_Description of the task_. Produce a word-for-word copy of the lines from the one that contains "thumb cmc: (114, 110)" to the final line of the data below, with all pictures dropped.

++++ Data supplied

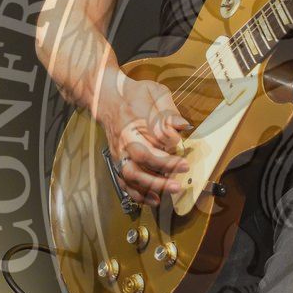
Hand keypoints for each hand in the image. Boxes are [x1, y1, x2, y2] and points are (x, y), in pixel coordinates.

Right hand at [96, 72, 190, 206]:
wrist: (107, 98)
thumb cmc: (134, 95)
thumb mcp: (154, 93)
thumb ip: (168, 111)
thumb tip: (183, 126)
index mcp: (130, 126)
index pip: (147, 147)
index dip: (166, 158)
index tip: (184, 162)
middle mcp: (122, 142)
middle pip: (136, 166)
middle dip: (158, 179)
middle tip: (178, 184)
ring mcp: (118, 153)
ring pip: (129, 177)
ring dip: (148, 189)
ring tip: (166, 195)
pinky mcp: (117, 160)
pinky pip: (124, 182)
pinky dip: (137, 193)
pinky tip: (153, 199)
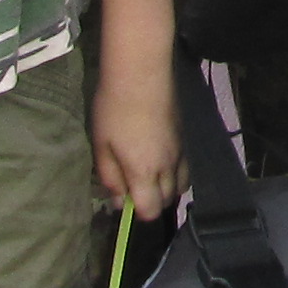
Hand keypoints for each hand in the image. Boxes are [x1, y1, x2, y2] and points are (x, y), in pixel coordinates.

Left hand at [89, 42, 184, 219]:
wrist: (141, 74)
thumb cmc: (114, 110)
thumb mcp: (102, 147)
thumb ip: (111, 178)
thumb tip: (119, 202)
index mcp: (145, 172)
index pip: (151, 210)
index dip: (138, 213)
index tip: (125, 201)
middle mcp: (168, 167)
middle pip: (168, 201)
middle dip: (152, 202)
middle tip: (133, 187)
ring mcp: (180, 152)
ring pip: (182, 186)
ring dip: (166, 189)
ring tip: (148, 176)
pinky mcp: (184, 138)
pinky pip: (185, 168)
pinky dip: (175, 173)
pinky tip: (160, 159)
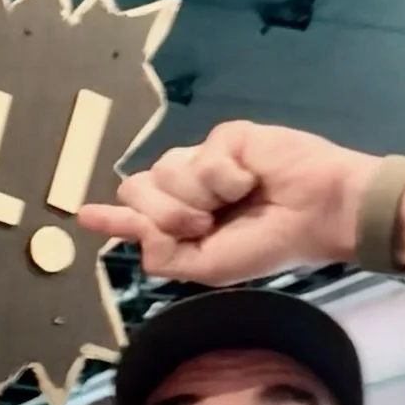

++++++++

_Exercise answer_.
thumb cmc: (114, 110)
thumb mcp: (102, 147)
thumb ip: (111, 178)
thumb tip: (119, 202)
index mcp: (145, 172)
index pip: (151, 210)
index dip: (138, 213)
index tip: (125, 201)
middle mcp: (168, 167)
middle pip: (168, 201)
middle dip: (152, 202)
middle tip: (133, 187)
ring mcp: (180, 152)
ring pip: (182, 186)
ring dip: (166, 189)
ring tip: (148, 176)
pinky mcp: (184, 138)
pinky pip: (185, 168)
pinky dip: (175, 173)
pinky tip: (160, 159)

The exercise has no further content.